Updated

Nike Inc. confirmed Friday that it no longer has a relationship with Milwaukee Brewer baseball player Ryan Braun following his 65-game suspension related to a Major League Baseball's drug investigation.

Braun, the 2011 NL MVP, accepted a season-ending 65-game suspension last week after admitting to making "some mistakes" and apologizing to anyone he may have disappointed.

Braun tested positive for elevated testosterone in October 2011 but a 50-game suspension was overturned the following February by an arbitrator who ruled Braun's urine sample was handled improperly.

Espn.com first reported that Nike had dropped Braun.

Braun wore Nike gear and the company sold T-shirts with slogans including "Braun owns Milwaukee" on them.

Nike, which spends millions on endorsements every year, permanently dropped its personal sponsorship of cyclist Lance Armstrong last October in the wake of allegations that he used performance enchancing drugs.

Beaverton, Ore.-based Nike has distanced itself from other scandal-rocked sports stars before and then taken them back once the scandal faded, however.

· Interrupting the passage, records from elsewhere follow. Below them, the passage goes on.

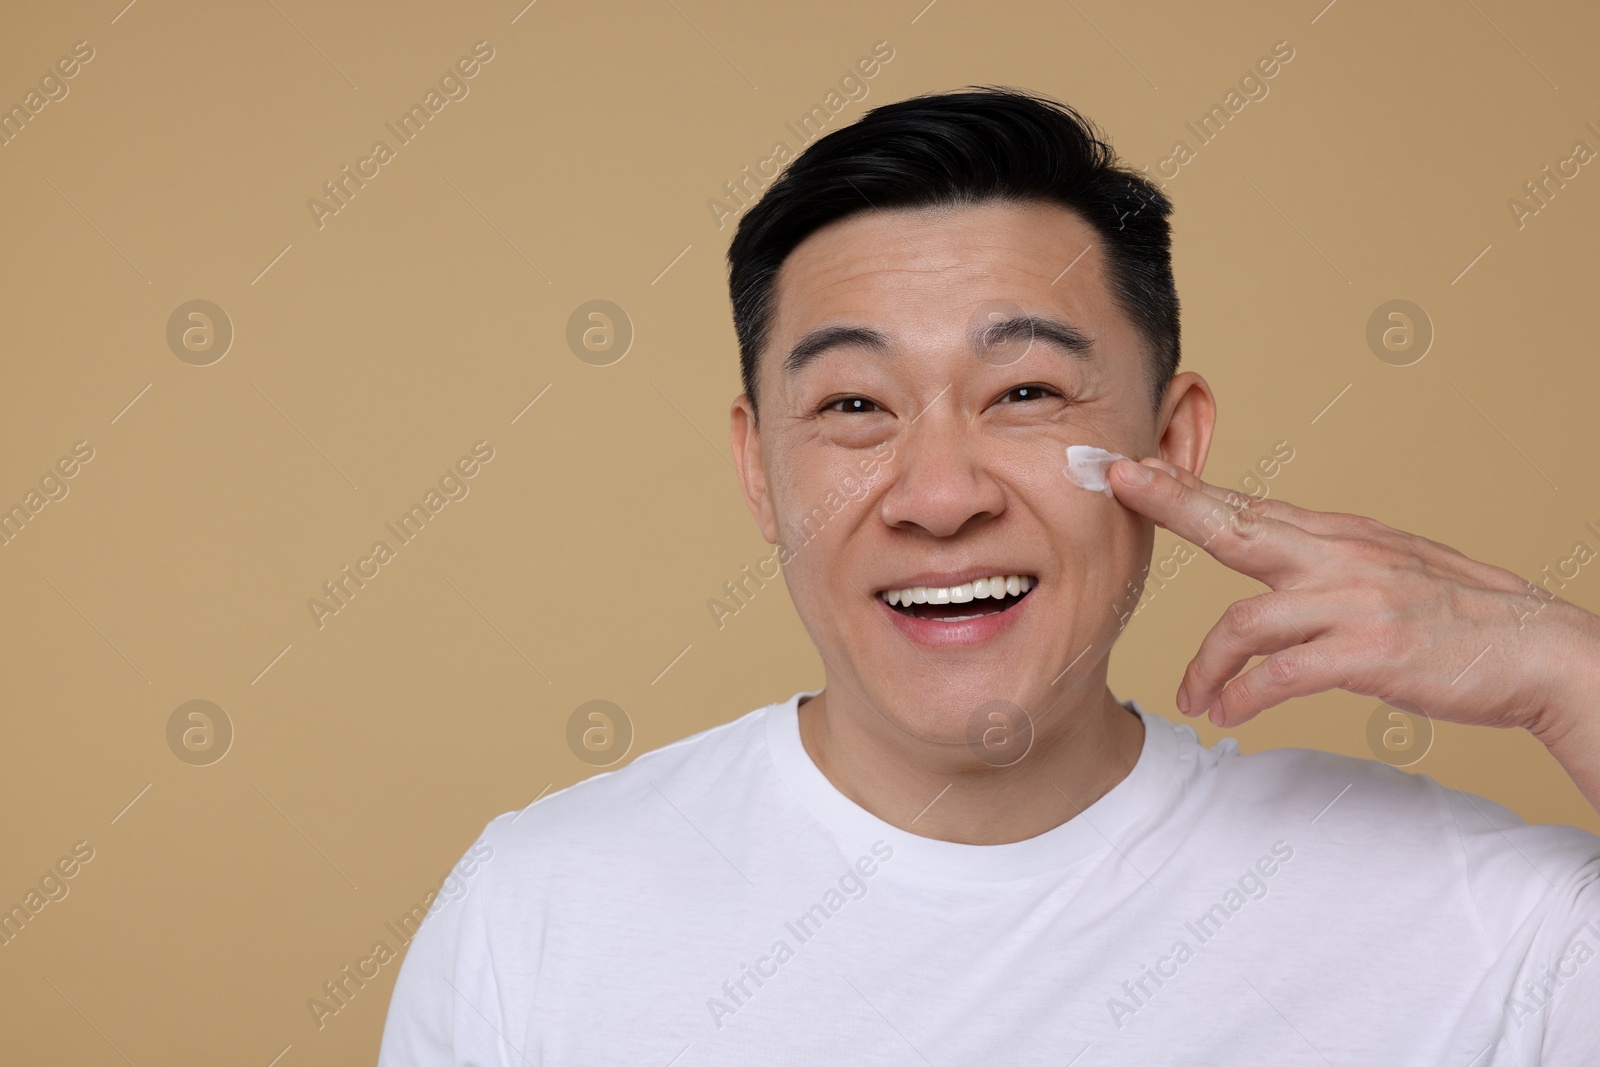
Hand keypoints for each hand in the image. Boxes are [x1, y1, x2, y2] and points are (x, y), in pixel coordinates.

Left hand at [1106, 457, 1599, 749]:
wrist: (1541, 652)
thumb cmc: (1461, 617)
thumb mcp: (1388, 569)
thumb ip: (1325, 561)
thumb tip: (1272, 558)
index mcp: (1342, 536)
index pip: (1249, 505)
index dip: (1185, 487)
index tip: (1132, 468)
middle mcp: (1342, 557)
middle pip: (1237, 524)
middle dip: (1172, 503)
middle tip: (1117, 485)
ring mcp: (1356, 603)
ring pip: (1246, 621)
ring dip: (1206, 664)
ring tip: (1191, 696)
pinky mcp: (1370, 654)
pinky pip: (1283, 675)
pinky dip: (1245, 696)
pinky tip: (1228, 713)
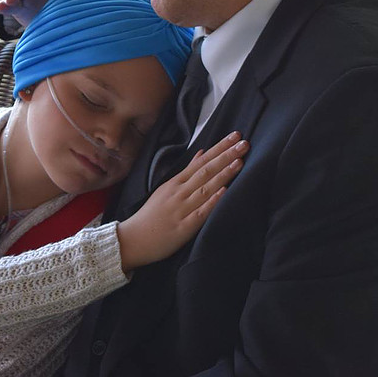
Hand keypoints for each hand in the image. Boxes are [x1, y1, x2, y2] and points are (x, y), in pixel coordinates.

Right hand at [116, 131, 247, 271]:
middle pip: (206, 171)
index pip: (201, 161)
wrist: (133, 240)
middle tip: (244, 143)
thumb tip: (202, 153)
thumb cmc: (151, 215)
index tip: (235, 136)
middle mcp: (179, 192)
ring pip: (205, 188)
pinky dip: (212, 201)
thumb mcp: (166, 188)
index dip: (219, 148)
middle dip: (226, 156)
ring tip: (239, 161)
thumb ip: (186, 172)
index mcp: (176, 183)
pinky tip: (224, 191)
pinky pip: (200, 212)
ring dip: (223, 174)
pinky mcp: (184, 227)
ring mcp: (182, 209)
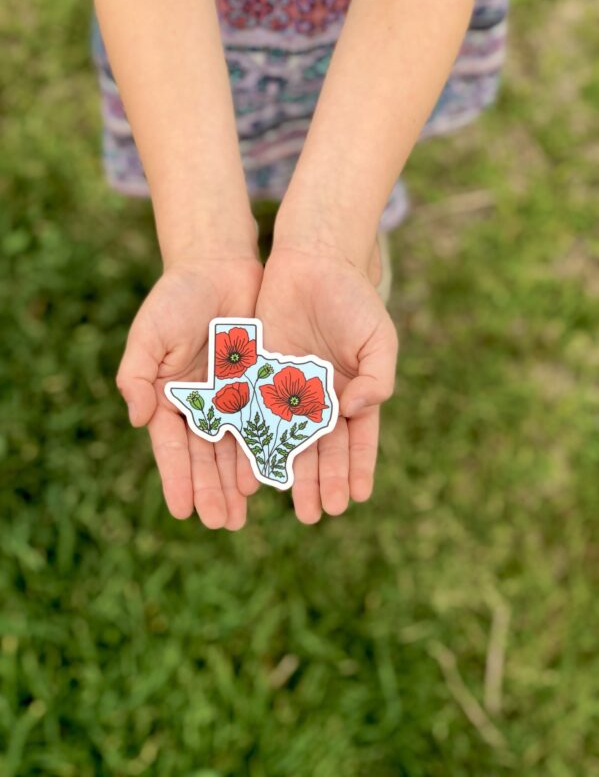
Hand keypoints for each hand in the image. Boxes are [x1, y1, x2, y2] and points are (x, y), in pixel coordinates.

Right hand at [116, 254, 263, 529]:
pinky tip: (270, 473)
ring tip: (245, 512)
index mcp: (169, 398)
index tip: (184, 512)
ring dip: (238, 481)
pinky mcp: (261, 386)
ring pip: (235, 448)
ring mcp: (232, 399)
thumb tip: (137, 420)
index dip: (178, 479)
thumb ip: (137, 375)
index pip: (173, 447)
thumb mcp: (150, 333)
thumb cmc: (176, 297)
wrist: (219, 267)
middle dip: (213, 490)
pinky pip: (265, 422)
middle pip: (206, 457)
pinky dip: (266, 448)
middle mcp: (201, 406)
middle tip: (223, 523)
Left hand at [255, 243, 397, 523]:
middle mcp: (321, 398)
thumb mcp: (379, 338)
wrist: (313, 262)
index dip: (356, 468)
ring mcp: (290, 390)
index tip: (355, 498)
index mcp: (353, 392)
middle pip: (321, 448)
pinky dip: (258, 444)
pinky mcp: (260, 377)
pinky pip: (258, 416)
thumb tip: (355, 413)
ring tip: (290, 505)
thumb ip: (378, 379)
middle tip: (315, 514)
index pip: (357, 440)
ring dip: (291, 473)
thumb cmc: (353, 298)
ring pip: (289, 440)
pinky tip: (257, 470)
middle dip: (320, 480)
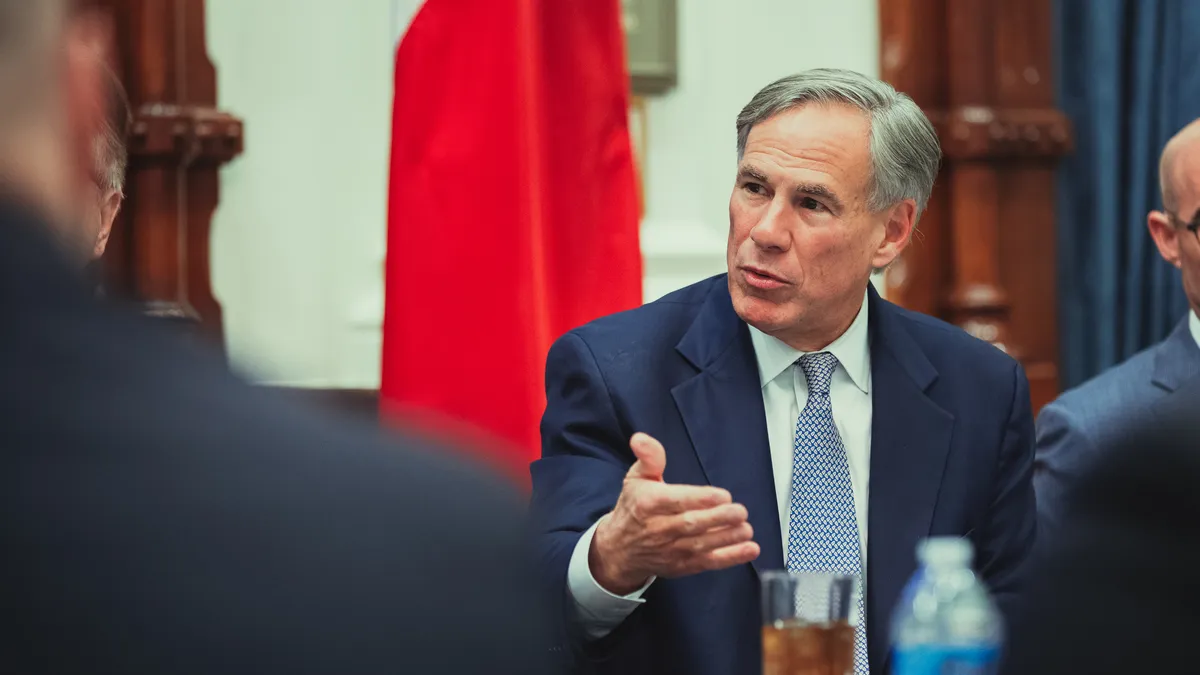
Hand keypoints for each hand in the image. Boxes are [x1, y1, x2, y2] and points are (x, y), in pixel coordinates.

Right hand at [589, 432, 760, 594]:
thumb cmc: (634, 507)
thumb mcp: (636, 478)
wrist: (620, 549)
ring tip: (746, 529)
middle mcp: (658, 529)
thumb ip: (648, 458)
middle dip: (719, 519)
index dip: (701, 499)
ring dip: (727, 538)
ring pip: (701, 545)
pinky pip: (707, 563)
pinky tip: (749, 549)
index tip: (723, 495)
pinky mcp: (681, 566)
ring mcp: (671, 551)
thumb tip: (641, 439)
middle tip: (740, 511)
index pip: (676, 501)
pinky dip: (730, 558)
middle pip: (691, 525)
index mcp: (648, 503)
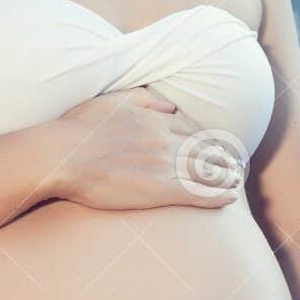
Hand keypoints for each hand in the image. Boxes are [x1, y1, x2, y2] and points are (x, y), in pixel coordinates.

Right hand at [49, 86, 245, 210]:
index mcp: (156, 120)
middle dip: (223, 158)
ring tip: (236, 181)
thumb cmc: (80, 128)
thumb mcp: (114, 100)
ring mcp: (163, 165)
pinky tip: (229, 199)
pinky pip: (196, 193)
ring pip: (204, 171)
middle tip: (236, 165)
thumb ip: (145, 101)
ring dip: (225, 177)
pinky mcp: (158, 190)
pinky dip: (216, 196)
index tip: (216, 146)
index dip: (207, 140)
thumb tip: (170, 106)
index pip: (191, 130)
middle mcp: (165, 141)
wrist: (63, 155)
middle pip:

It dropped football player Michael Vick, now a Philadelphia Eagle, in August 2007 after he filed a plea agreement admitting his involvement in a dogfighting ring. But it re-signed him in July 2011.

It stuck by the Los Angeles Lakers basketball player Kobe Bryant in 2003 after he was arrested on sexual assault charges that were later dropped. Nike, however, didn't use the basketball player in advertising again until 2005.